If you’ve followed this blog you know that we make our own soap. We started with this basic bar and graduated to using goats milk instead of water. We found that we absolutely love goats milk soap since it gives the soap so much lather. Well, we have moved on to our new favorite – coconut milk soaps!

This is one of our new ones we made in our last soaping session back in March. It’s our Cocoa Coconut Milk soap. In addition to using coconut milk, we also processed it at room temperature. More about that later.

Cocoa Coconut Milk Soap
Cocoa Coconut Milk Soap

It’s a beautiful brown bar.

Closeup of Cocoa Coconut Milk Soap
Closeup of Cocoa Coconut Milk Soap

Here is the lather with just a tiny bit of water and me spinning the soap around in my hand twice.

Great lather from Cocoa Coconut Milk soap
Great lather from Cocoa Coconut Milk soap

To use the coconut milk, we pour the liquid into ice cube trays and freeze it. Then when we are ready to make soap, all we have to do is pull out some cubes and weigh them to get the correct amount. The cubes are easy to cut if needed.

Coconut milk and frozen cubes
Coconut milk and frozen cubes
Cocoa Coconut Milk Soap [print_link]

Olive Oil (30%) 270 grams

Palm Oil (30%) 270 grams

Coconut Oil (25%) 225 grams

Castor Oil (5%) 45 grams

Cocoa Butter (10%) 90 grams

coconut milk (frozen into cubes)  – 342 grams

lye – 125 grams

2 Tablespoons Coconut  Fragrance Oil

4 Tablespoons Avocado oil at trace (OPTIONAL)
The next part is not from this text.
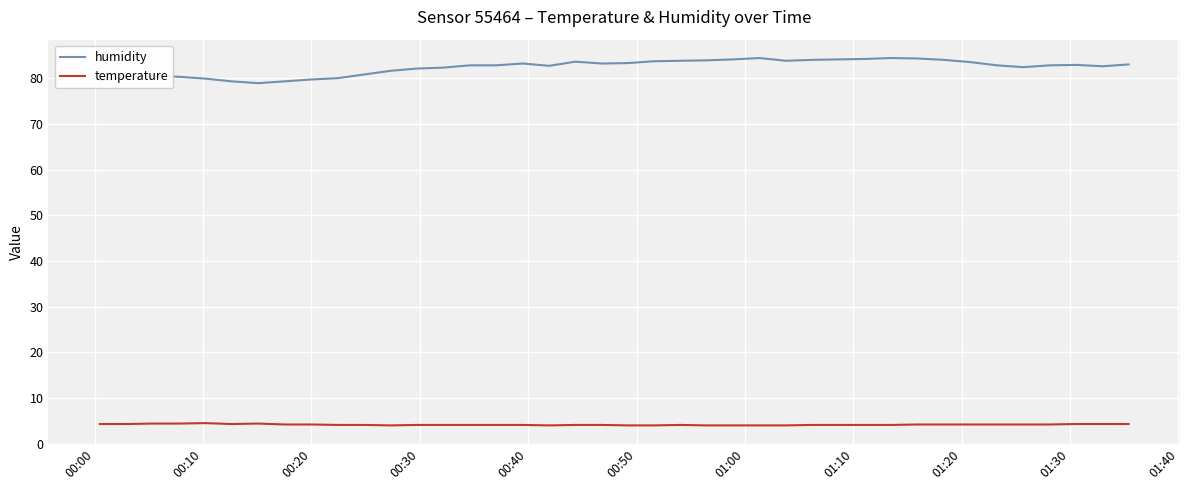

True or false: temperature and humidity intersect in this chart.

False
This makes 2 lbs of soap or 10 bars. As with any recipe you get off of the internet, please run this through one of the calculators. This one is my favorite.
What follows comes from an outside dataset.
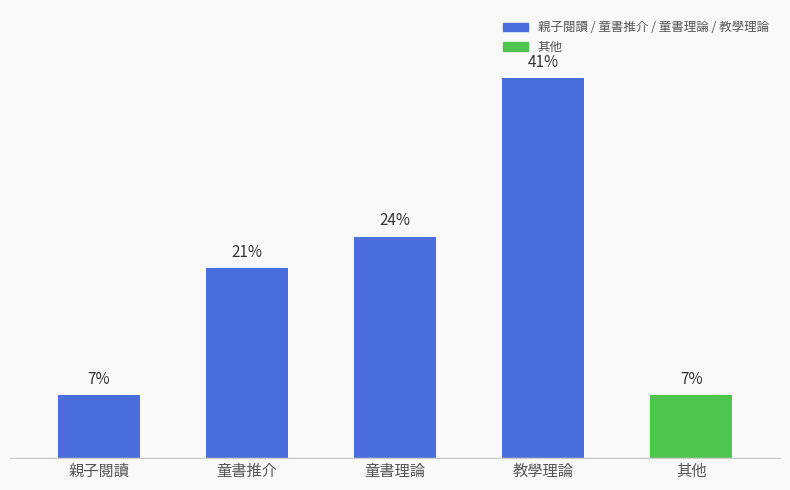

Does the chart contain any negative values?

No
Please refer to the cold process instructions here.

However, we decided to experiment with room temperature process on this batch. We put the frozen coconut milk cubes into the lye container. We then added the lye little by little as it melted the coconut milk. While Dave worked with the lye and coconut milk, I melted the oils. Once both solutions were melted we set them aside and made another soap. When we came back to this soap, both containers were around 65 or 70 degrees (remember this is March and our house is cool). We proceeded like we normally do adding the lye-coconut milk solution to the oils. We added the fragrance oil and Avocado oil at trace.

We wanted to experiment with room temperature soap and it worked. If you are just starting to make soap, I’d still recommend you work with the “normal” or more popular process. However, if you’ve got some bars under your belt, try this.
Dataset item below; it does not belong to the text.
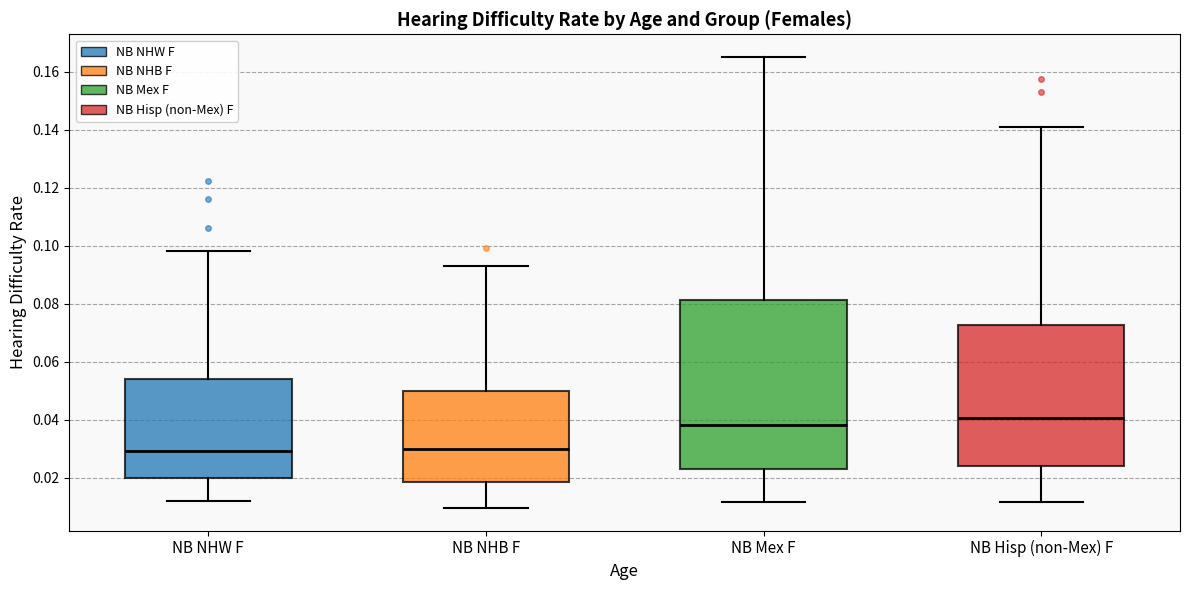

Reading left to right, transcribe this box plot: for each box, give where its median line is, the range the box spans, and where its two whiskers end, as read against the y-axis. The values are not printed on the chart, so give them approximately, as read against the axis.

NB NHW F: median 0.030, box 0.020 to 0.054, whiskers 0.012 to 0.098
NB NHB F: median 0.030, box 0.018 to 0.050, whiskers 0.010 to 0.094
NB Mex F: median 0.038, box 0.024 to 0.082, whiskers 0.012 to 0.166
NB Hisp (non-Mex) F: median 0.040, box 0.024 to 0.072, whiskers 0.012 to 0.142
Also, you will notice that I have indicated that the Avocado oil is optional. We’ve been adding oils at trace and from everything we’ve read it doesn’t really add much to the bar. We’ve decided that our future bars will not have any oil added at trace.

If you have made our Coconut Cocoa Soap (which is still one of my favorites), the only difference is that we used coconut milk instead of goats milk.

We found this soap to be so creamy and bubbly, but still a hard bar. We’ll still make some goats milk soaps, but coconut milk sure kicks it up a notch! We’ll be making more once the gardening slows down.